- **AIM OF THE TASK**: Could you copy the records below exactly, leaving out any pictures?

- **DATASET RECORDS**:
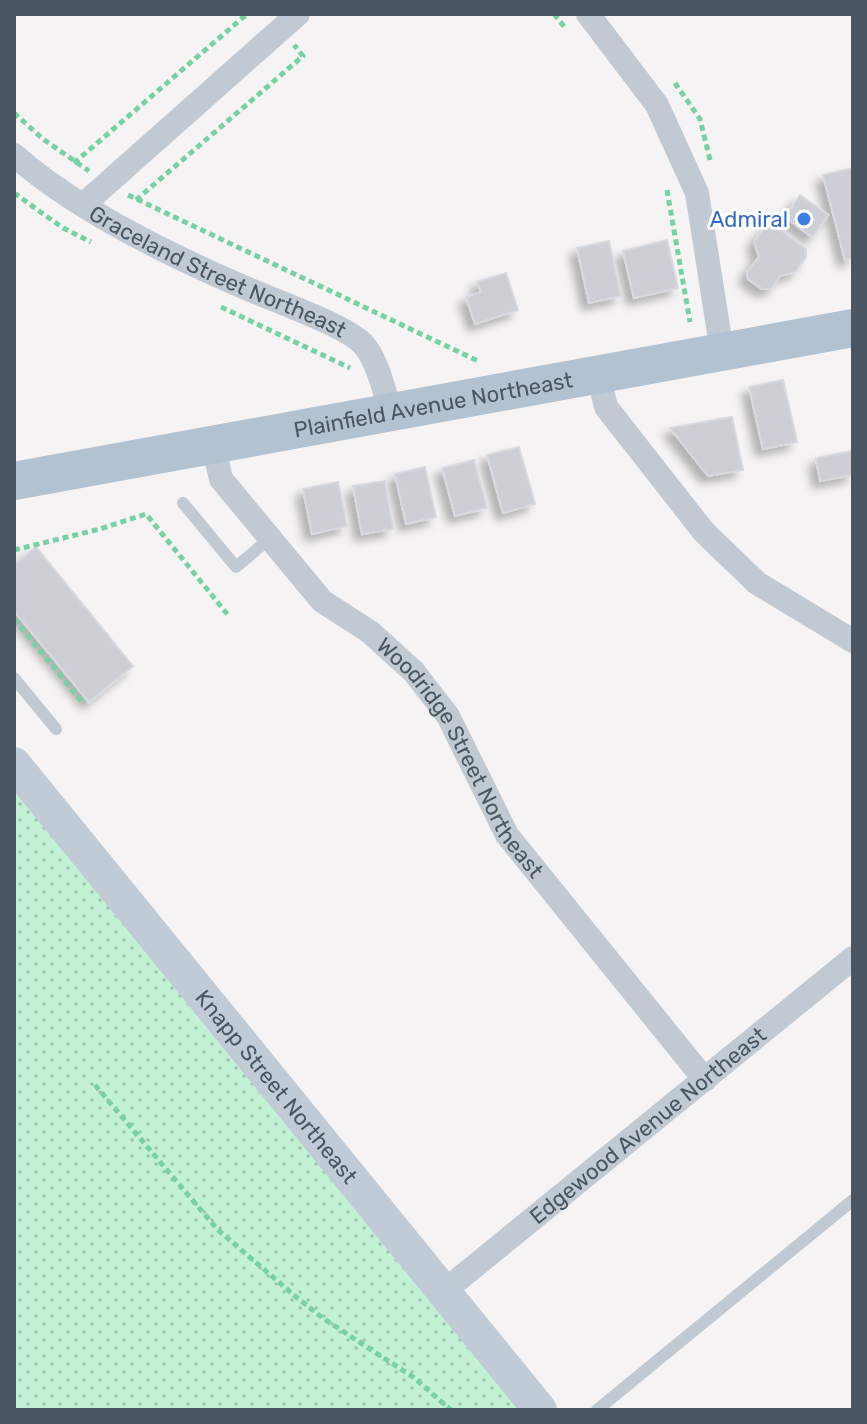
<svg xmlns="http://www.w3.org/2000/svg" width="867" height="1424" viewBox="0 0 867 1424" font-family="Rubik,sans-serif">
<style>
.grass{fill:url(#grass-dots)}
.building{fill:#cdcfd5;stroke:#d7d9de;stroke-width:2;filter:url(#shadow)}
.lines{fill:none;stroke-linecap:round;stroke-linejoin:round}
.path{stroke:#7ad0a6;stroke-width:5;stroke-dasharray:6 4;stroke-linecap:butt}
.service{stroke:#c1cad2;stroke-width:12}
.minor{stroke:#c1cad2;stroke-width:24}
.secondary{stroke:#c1cbd6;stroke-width:34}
.primary{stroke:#b3c2d1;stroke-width:38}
.shop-dot{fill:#3f7fe0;stroke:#fff;stroke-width:3}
.labels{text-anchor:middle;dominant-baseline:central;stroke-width:6;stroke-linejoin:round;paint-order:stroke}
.shop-label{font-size:22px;fill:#366cbe;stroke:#fff;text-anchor:end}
.street-label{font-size:22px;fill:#4a5661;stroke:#fff}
</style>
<defs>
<pattern id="grass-dots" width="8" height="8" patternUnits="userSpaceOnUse" patternTransform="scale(2)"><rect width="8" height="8" fill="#c3f1d5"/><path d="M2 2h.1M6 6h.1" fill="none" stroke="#a0c6b0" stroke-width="1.8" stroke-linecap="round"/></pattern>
<filter id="shadow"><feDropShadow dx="-7" dy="7" stdDeviation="4" flood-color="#0004"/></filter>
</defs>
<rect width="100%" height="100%" fill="#f5f3f3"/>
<path class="grass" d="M14,788L522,1410H14Z"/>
<g class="building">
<path d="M853,168V258L845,260L823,175Z"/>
<path d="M800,195L828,215L812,237L785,217Z"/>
<path d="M774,225L806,249V257L795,272L780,276L771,289H762L748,279L747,272L759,257L754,242L765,227Z"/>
<path d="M667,240L678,288L634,298L623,251Z"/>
<path d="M609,241L621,296L589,303L577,248Z"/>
<path d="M506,273L518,310L475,324L466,297L481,292L477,282Z"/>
<path d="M783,380L797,442L763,449L749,387Z"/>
<path d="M732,417L743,470L708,476L670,428Z"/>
<path d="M519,447L535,504L503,513L487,455Z"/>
<path d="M852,451L853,475L820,481L816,458Z"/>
<path d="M474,460L487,508L455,516L442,468Z"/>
<path d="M425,467L436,517L406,524L395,474Z"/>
<path d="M385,481L393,529L362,534L353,486Z"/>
<path d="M338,482L347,526L312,534L303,489Z"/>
<path d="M36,547L133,666L89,702L14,611V565Z"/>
</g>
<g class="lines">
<g class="path">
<path d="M554,14L566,29"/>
<path d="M675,83L700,119L710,160"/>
<path d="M14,113L43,139L89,171"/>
<path d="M74,163L247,14"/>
<path d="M667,190L690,322"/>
<path d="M14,193L63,228L91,242"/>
<path d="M128,195L478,361"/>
<path d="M136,200L303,56L294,45"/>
<path d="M221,307L350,368"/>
<path d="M14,550L100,529L146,514L228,615"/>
<path d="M14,619L84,704"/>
<path d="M95,1085L217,1229L295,1296L324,1319L413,1377L451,1410"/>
</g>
<g class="service">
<path d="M183,503L236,567L269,539"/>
<path d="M14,678L56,729"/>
<path d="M597,1410L853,1200"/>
</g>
<g class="minor">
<path d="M588,14L657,105L697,193L722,352"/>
<path id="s1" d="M14,155C75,209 167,254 241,286C270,299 343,324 363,344C377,359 385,392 390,412"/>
<path d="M84,204L298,14"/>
<path d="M598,374L606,407L704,532L757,583L853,641"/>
<path id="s2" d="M213,444L221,479L322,601L370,632L414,672L448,716L507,835L705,1080"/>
<path id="s3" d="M443,1292L853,958"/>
</g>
<path class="secondary" id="s4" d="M14,764L540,1410"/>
<path class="primary" id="s5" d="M14,481L853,328"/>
</g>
<circle class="shop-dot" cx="804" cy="219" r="8"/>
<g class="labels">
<g class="shop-label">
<text x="788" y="219">Admiral</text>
</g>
<g class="street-label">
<text stroke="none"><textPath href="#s1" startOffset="236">Graceland Street Northeast</textPath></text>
<text stroke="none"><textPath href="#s5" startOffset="426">Plainfield Avenue Northeast</textPath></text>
<text stroke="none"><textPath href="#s2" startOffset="408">Woodridge Street Northeast</textPath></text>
<text stroke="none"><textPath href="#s4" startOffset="416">Knapp Street Northeast</textPath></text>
<text stroke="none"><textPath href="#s3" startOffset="264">Edgewood Avenue Northeast</textPath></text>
</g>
</g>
<rect width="867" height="1424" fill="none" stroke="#4a5661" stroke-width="32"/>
</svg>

- **FINAL ANSWER**:
<svg xmlns="http://www.w3.org/2000/svg" width="867" height="1424" viewBox="0 0 867 1424" font-family="Rubik,sans-serif">
<style>
.grass{fill:url(#grass-dots)}
.building{fill:#cdcfd5;stroke:#d7d9de;stroke-width:2;filter:url(#shadow)}
.lines{fill:none;stroke-linecap:round;stroke-linejoin:round}
.path{stroke:#7ad0a6;stroke-width:5;stroke-dasharray:6 4;stroke-linecap:butt}
.service{stroke:#c1cad2;stroke-width:12}
.minor{stroke:#c1cad2;stroke-width:24}
.secondary{stroke:#c1cbd6;stroke-width:34}
.primary{stroke:#b3c2d1;stroke-width:38}
.shop-dot{fill:#3f7fe0;stroke:#fff;stroke-width:3}
.labels{text-anchor:middle;dominant-baseline:central;stroke-width:6;stroke-linejoin:round;paint-order:stroke}
.shop-label{font-size:22px;fill:#366cbe;stroke:#fff;text-anchor:end}
.street-label{font-size:22px;fill:#4a5661;stroke:#fff}
</style>
<defs>
<pattern id="grass-dots" width="8" height="8" patternUnits="userSpaceOnUse" patternTransform="scale(2)"><rect width="8" height="8" fill="#c3f1d5"/><path d="M2 2h.1M6 6h.1" fill="none" stroke="#a0c6b0" stroke-width="1.8" stroke-linecap="round"/></pattern>
<filter id="shadow"><feDropShadow dx="-7" dy="7" stdDeviation="4" flood-color="#0004"/></filter>
</defs>
<rect width="100%" height="100%" fill="#f5f3f3"/>
<path class="grass" d="M14,788L522,1410H14Z"/>
<g class="building">
<path d="M853,168V258L845,260L823,175Z"/>
<path d="M800,195L828,215L812,237L785,217Z"/>
<path d="M774,225L806,249V257L795,272L780,276L771,289H762L748,279L747,272L759,257L754,242L765,227Z"/>
<path d="M667,240L678,288L634,298L623,251Z"/>
<path d="M609,241L621,296L589,303L577,248Z"/>
<path d="M506,273L518,310L475,324L466,297L481,292L477,282Z"/>
<path d="M783,380L797,442L763,449L749,387Z"/>
<path d="M732,417L743,470L708,476L670,428Z"/>
<path d="M519,447L535,504L503,513L487,455Z"/>
<path d="M852,451L853,475L820,481L816,458Z"/>
<path d="M474,460L487,508L455,516L442,468Z"/>
<path d="M425,467L436,517L406,524L395,474Z"/>
<path d="M385,481L393,529L362,534L353,486Z"/>
<path d="M338,482L347,526L312,534L303,489Z"/>
<path d="M36,547L133,666L89,702L14,611V565Z"/>
</g>
<g class="lines">
<g class="path">
<path d="M554,14L566,29"/>
<path d="M675,83L700,119L710,160"/>
<path d="M14,113L43,139L89,171"/>
<path d="M74,163L247,14"/>
<path d="M667,190L690,322"/>
<path d="M14,193L63,228L91,242"/>
<path d="M128,195L478,361"/>
<path d="M136,200L303,56L294,45"/>
<path d="M221,307L350,368"/>
<path d="M14,550L100,529L146,514L228,615"/>
<path d="M14,619L84,704"/>
<path d="M95,1085L217,1229L295,1296L324,1319L413,1377L451,1410"/>
</g>
<g class="service">
<path d="M183,503L236,567L269,539"/>
<path d="M14,678L56,729"/>
<path d="M597,1410L853,1200"/>
</g>
<g class="minor">
<path d="M588,14L657,105L697,193L722,352"/>
<path id="s1" d="M14,155C75,209 167,254 241,286C270,299 343,324 363,344C377,359 385,392 390,412"/>
<path d="M84,204L298,14"/>
<path d="M598,374L606,407L704,532L757,583L853,641"/>
<path id="s2" d="M213,444L221,479L322,601L370,632L414,672L448,716L507,835L705,1080"/>
<path id="s3" d="M443,1292L853,958"/>
</g>
<path class="secondary" id="s4" d="M14,764L540,1410"/>
<path class="primary" id="s5" d="M14,481L853,328"/>
</g>
<circle class="shop-dot" cx="804" cy="219" r="8"/>
<g class="labels">
<g class="shop-label">
<text x="788" y="219">Admiral</text>
</g>
<g class="street-label">
<text stroke="none"><textPath href="#s1" startOffset="236">Graceland Street Northeast</textPath></text>
<text stroke="none"><textPath href="#s5" startOffset="426">Plainfield Avenue Northeast</textPath></text>
<text stroke="none"><textPath href="#s2" startOffset="408">Woodridge Street Northeast</textPath></text>
<text stroke="none"><textPath href="#s4" startOffset="416">Knapp Street Northeast</textPath></text>
<text stroke="none"><textPath href="#s3" startOffset="264">Edgewood Avenue Northeast</textPath></text>
</g>
</g>
<rect width="867" height="1424" fill="none" stroke="#4a5661" stroke-width="32"/>
</svg>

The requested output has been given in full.